▸ Recorded information
════
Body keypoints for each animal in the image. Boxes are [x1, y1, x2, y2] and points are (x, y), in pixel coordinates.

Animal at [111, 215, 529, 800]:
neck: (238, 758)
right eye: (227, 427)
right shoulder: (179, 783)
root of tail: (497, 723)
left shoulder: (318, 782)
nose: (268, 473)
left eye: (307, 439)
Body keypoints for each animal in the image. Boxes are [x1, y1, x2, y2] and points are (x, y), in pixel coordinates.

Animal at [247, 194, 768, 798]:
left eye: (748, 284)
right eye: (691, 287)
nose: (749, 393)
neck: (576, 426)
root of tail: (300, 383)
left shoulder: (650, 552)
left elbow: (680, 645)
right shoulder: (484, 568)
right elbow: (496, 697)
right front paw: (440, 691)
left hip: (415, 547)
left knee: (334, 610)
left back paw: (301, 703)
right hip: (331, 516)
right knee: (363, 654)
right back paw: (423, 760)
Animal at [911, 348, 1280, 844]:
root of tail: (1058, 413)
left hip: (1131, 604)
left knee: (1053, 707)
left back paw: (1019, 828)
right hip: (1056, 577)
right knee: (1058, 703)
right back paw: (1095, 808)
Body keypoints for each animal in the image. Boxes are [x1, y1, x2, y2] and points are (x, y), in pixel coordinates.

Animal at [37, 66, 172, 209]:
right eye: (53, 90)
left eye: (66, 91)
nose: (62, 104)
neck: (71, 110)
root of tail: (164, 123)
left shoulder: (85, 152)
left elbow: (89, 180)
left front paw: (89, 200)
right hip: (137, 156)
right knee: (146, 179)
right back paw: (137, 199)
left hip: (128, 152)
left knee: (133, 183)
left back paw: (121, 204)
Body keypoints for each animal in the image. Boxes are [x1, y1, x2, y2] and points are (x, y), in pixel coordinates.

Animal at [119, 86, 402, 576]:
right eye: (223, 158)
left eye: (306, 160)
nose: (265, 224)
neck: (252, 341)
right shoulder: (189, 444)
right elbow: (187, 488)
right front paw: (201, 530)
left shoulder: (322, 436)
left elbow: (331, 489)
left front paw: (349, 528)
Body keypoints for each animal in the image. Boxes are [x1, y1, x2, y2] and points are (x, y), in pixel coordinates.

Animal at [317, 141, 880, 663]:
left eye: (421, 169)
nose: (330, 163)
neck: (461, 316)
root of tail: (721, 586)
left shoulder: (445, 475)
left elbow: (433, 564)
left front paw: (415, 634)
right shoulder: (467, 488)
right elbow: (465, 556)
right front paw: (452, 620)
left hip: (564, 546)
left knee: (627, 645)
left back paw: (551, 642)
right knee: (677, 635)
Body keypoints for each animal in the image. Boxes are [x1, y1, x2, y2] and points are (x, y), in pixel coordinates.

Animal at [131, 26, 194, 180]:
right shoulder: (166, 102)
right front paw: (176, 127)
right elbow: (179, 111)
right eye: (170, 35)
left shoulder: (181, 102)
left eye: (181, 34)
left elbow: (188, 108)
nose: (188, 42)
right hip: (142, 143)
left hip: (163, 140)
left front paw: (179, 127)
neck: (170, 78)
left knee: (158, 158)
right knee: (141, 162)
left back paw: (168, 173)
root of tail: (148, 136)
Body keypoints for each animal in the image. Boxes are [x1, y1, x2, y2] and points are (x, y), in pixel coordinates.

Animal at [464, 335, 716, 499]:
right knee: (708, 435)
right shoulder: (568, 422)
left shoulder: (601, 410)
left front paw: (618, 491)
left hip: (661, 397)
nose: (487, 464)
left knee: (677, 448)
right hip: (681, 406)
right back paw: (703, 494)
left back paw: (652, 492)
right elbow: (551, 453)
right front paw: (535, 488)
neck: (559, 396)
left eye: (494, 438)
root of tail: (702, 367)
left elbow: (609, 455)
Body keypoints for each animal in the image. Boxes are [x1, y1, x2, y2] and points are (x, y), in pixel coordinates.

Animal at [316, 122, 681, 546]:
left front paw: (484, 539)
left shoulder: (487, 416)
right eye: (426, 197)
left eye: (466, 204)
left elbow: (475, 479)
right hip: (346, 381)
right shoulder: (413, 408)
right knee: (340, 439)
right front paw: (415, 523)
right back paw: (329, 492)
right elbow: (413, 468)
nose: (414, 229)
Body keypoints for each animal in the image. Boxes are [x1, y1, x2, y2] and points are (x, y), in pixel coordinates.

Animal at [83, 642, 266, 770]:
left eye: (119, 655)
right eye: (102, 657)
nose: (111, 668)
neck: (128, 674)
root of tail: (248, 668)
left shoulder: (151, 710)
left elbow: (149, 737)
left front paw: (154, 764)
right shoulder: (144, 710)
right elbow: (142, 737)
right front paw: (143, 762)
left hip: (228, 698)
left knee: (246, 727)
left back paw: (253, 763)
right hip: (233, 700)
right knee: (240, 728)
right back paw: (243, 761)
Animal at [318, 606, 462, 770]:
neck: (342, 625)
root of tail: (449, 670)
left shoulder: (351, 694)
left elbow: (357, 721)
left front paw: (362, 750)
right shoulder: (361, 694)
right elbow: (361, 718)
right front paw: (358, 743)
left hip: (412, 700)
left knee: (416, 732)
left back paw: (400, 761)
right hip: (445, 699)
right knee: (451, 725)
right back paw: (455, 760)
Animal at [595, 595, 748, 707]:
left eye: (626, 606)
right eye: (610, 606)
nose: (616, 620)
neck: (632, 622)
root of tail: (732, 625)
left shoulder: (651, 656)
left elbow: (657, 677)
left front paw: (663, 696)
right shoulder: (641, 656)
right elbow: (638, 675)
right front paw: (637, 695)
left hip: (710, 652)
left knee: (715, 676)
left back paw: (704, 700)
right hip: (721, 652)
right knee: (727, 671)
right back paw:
════
Repeat the lines above, from the one containing "left front paw: (362, 750)" to the final line, word for word and with nothing else.

▸ Task response
left front paw: (362, 750)
right shoulder: (361, 694)
right elbow: (361, 718)
right front paw: (358, 743)
left hip: (412, 700)
left knee: (416, 732)
left back paw: (400, 761)
right hip: (445, 699)
right knee: (451, 725)
right back paw: (455, 760)
Animal at [595, 595, 748, 707]:
left eye: (626, 606)
right eye: (610, 606)
nose: (616, 620)
neck: (632, 622)
root of tail: (732, 625)
left shoulder: (651, 656)
left elbow: (657, 677)
left front paw: (663, 696)
right shoulder: (641, 656)
right elbow: (638, 675)
right front paw: (637, 695)
left hip: (710, 652)
left knee: (715, 676)
left back paw: (704, 700)
right hip: (721, 652)
right knee: (727, 671)
right back paw:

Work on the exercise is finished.